Greta Constantine
- Founded: 2006 (Toronto, Ontario, Canada)
- Headquarters: Toronto, Ontario, Canada industry = Ready-to-wear
- Products: Clothing and accessories
- Website: http://www.gretaconstantine.com

= Greta Constantine =

Canadian line of women's wear

Greta Constantine is a line of women's wear designed by Kirk Pickersgill and Stephen Wong in Toronto, Ontario, Canada. The label is a pairing of the names of Wong's mother, Greta, and Pickersgill's grandfather, Constantine. The two have been dubbed "jersey boys of Toronto" for the jersey they use for their collections.
The first collection, was carried by the Canadian department store Holt Renfrew.

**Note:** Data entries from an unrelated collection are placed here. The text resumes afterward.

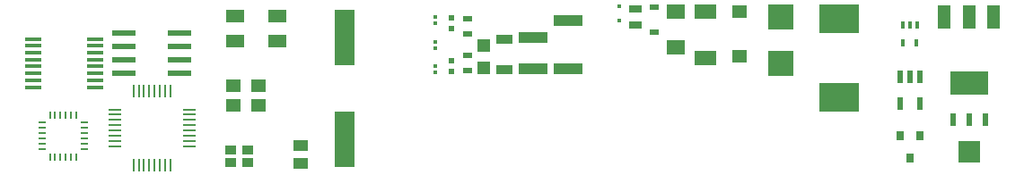
<source format=gbr>
G04 EAGLE Gerber RS-274X export*
G75*
%MOMM*%
%FSLAX34Y34*%
%LPD*%
%INSolderpaste Bottom*%
%IPPOS*%
%AMOC8*
5,1,8,0,0,1.08239X$1,22.5*%
G01*
%ADD10R,0.300000X0.300000*%
%ADD11R,0.600000X0.500000*%
%ADD12R,0.900000X0.600000*%
%ADD13R,1.300000X1.200000*%
%ADD14R,1.600000X0.900000*%
%ADD15R,2.800000X1.000000*%
%ADD16R,1.219200X2.235200*%
%ADD17R,3.600000X2.200000*%
%ADD18R,0.580000X1.200000*%
%ADD19R,2.000000X2.000000*%
%ADD20R,0.550000X1.200000*%
%ADD21R,0.800000X0.900000*%
%ADD22R,0.400000X0.750000*%
%ADD23R,0.330200X0.685800*%
%ADD24R,1.800000X1.200000*%
%ADD25R,1.400000X1.200000*%
%ADD26R,1.050000X0.900000*%
%ADD27R,1.930400X5.334000*%
%ADD28R,1.400000X1.000000*%
%ADD29R,1.200000X0.800000*%
%ADD30R,0.350000X0.350000*%
%ADD31R,1.470000X1.270000*%
%ADD32R,2.400000X2.400000*%
%ADD33R,3.800000X2.800000*%
%ADD34R,2.100000X1.400000*%
%ADD35R,0.830000X0.630000*%
%ADD36R,1.800000X1.400000*%
%ADD37R,1.600000X0.350000*%
%ADD38R,2.209800X0.609600*%
%ADD39R,0.800000X0.250000*%
%ADD40R,0.250000X0.800000*%
%ADD41R,1.143000X0.254000*%
%ADD42R,0.254000X1.143000*%


D10*
X976376Y119332D03*
X976376Y113332D03*
D11*
X991616Y124380D03*
X991616Y114380D03*
D12*
X1006856Y129928D03*
X1006856Y114928D03*
D13*
X1022096Y138770D03*
X1022096Y117770D03*
D14*
X1041654Y145310D03*
X1041654Y116310D03*
D15*
X1068832Y116826D03*
X1068832Y146826D03*
X1102106Y162700D03*
X1102106Y116700D03*
D16*
X1457198Y165862D03*
X1480312Y165862D03*
X1503426Y165862D03*
D17*
X1480312Y103884D03*
D18*
X1465312Y69054D03*
X1480312Y69054D03*
X1495312Y69054D03*
D19*
X1480312Y38054D03*
D20*
X1414932Y109775D03*
X1424432Y109775D03*
X1433932Y109775D03*
X1433932Y83773D03*
X1414932Y83773D03*
D21*
X1424432Y32434D03*
X1433932Y53434D03*
X1414932Y53434D03*
D22*
X1417932Y141864D03*
X1430932Y141864D03*
D23*
X1417701Y158369D03*
X1424432Y158369D03*
X1431163Y158369D03*
D24*
X827720Y143194D03*
X787720Y167194D03*
X827720Y167194D03*
X787720Y143194D03*
D25*
X809814Y101194D03*
X785814Y101194D03*
X809814Y82194D03*
X785814Y82194D03*
D26*
X799668Y28290D03*
X783768Y40290D03*
X799668Y40290D03*
X783768Y28290D03*
D27*
X891286Y147066D03*
X891286Y50546D03*
D28*
X849630Y44568D03*
X849630Y27568D03*
D29*
X1165352Y174116D03*
X1165352Y158116D03*
D30*
X1150112Y176422D03*
X1150112Y162922D03*
D31*
X1263396Y128614D03*
X1263396Y171614D03*
D32*
X1302512Y166018D03*
X1302512Y122018D03*
D33*
X1358138Y164254D03*
X1358138Y90254D03*
D34*
X1231392Y126844D03*
X1231392Y170844D03*
D35*
X1183132Y152076D03*
X1183132Y175076D03*
D36*
X1203452Y171178D03*
X1203452Y137178D03*
D37*
X597102Y99670D03*
X597102Y106170D03*
X597102Y112670D03*
X597102Y119170D03*
X597102Y125670D03*
X597102Y132170D03*
X597102Y138670D03*
X597102Y145170D03*
X656102Y145170D03*
X656102Y138670D03*
X656102Y132170D03*
X656102Y125670D03*
X656102Y119170D03*
X656102Y112670D03*
X656102Y106170D03*
X656102Y99670D03*
D38*
X683260Y113030D03*
X683260Y125730D03*
X683260Y138430D03*
X683260Y151130D03*
X735584Y151130D03*
X735584Y138430D03*
X735584Y125730D03*
X735584Y113030D03*
D39*
X605602Y40840D03*
X605602Y45840D03*
X605602Y50840D03*
X605602Y55840D03*
X605602Y60840D03*
X605602Y65840D03*
D40*
X613102Y73340D03*
X618102Y73340D03*
X623102Y73340D03*
X628102Y73340D03*
X633102Y73340D03*
X638102Y73340D03*
D39*
X645602Y65840D03*
X645602Y60840D03*
X645602Y55840D03*
X645602Y50840D03*
X645602Y45840D03*
X645602Y40840D03*
D40*
X638102Y33340D03*
X633102Y33340D03*
X628102Y33340D03*
X623102Y33340D03*
X618102Y33340D03*
X613102Y33340D03*
D41*
X674422Y43460D03*
X674422Y48460D03*
X674422Y53460D03*
X674422Y58460D03*
X674422Y63460D03*
X674422Y68460D03*
X674422Y73460D03*
X674422Y78460D03*
D42*
X691922Y95960D03*
X696922Y95960D03*
X701922Y95960D03*
X706922Y95960D03*
X711922Y95960D03*
X716922Y95960D03*
X721922Y95960D03*
X726922Y95960D03*
D41*
X744422Y78460D03*
X744422Y73460D03*
X744422Y68460D03*
X744422Y63460D03*
X744422Y58460D03*
X744422Y53460D03*
X744422Y48460D03*
X744422Y43460D03*
D42*
X726922Y25960D03*
X721922Y25960D03*
X716922Y25960D03*
X711922Y25960D03*
X706922Y25960D03*
X701922Y25960D03*
X696922Y25960D03*
X691922Y25960D03*
D10*
X976376Y166068D03*
X976376Y160068D03*
D11*
X991616Y165020D03*
X991616Y155020D03*
D12*
X1006856Y164726D03*
X1006856Y149726D03*
D10*
X976376Y142700D03*
X976376Y136700D03*
M02*

</source>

Designer Stephen Wong is known for his appearance on Season 1 of Project Runway Canada, in which he placed fourth.

== Collections ==
- Greta Constantine: women's line
- Ezra Constantine: men's line
- Greta Constantine Primer: a lower-priced line
- Greta Constantine SKIN: a capsule collection of draped leather pieces designed for retailer Danier

== Reception ==
Canadian fashion ranking aggregate website Canadian-Fashion.ca rated the Greta Constantine collection 2.5/5 stars and the Ezra Constantine 3.5/5 stars.
Greta Constantine was also nominated for Womenswear Designer of the Year at the first annual 2014 CAFA Awards. They have almost instantaneously acquired a clientele including both celebrities and socialites since the beginning of their label in 2006, such as Coco Rocha, Angelina Jolie, Naomi Campbell and Jeanne Beker, to name a few. With fashion shows during Toronto and New York Fashion Week and partnerships with brands such as 5 Gum, Aldo, MAC Cosmetics, Audi, and Kiehl's, they have made an impression of high caliber in the worldwide fashion industry. They have appeared in major magazines including Vogue, British Vogue, Nylon, FASHION, In Style, Elle Canada, The Globe and Mail, FQ, WWD, Glow, National Post, the Toronto Star, Flare, Us Weekly, Hello! Magazine, and House and Home, where they have received much praise and recognition.
Critiques:
"Greta Constantine is known for doing drape exactly the way we imagine it to be: tight in all the right places, gathering evenly around curves, while always giving the airy impression of one solid piece of fabric just thrown over the body." - Whatever Eurotrash, blogger
"Their most desirable and sophisticatedly beautiful offering to date, it was well worth the wait. And when Coco Rocha personally contacts you to say she would like to walk the show, as the Canadian supermodel did, you know you are doing something right." - FLARE magazine on Spring 2011 show

In November 2021, Greta Constantine released her 2022 Spring "Back to Work" collection celebrating the end of the pandemic and the return to office.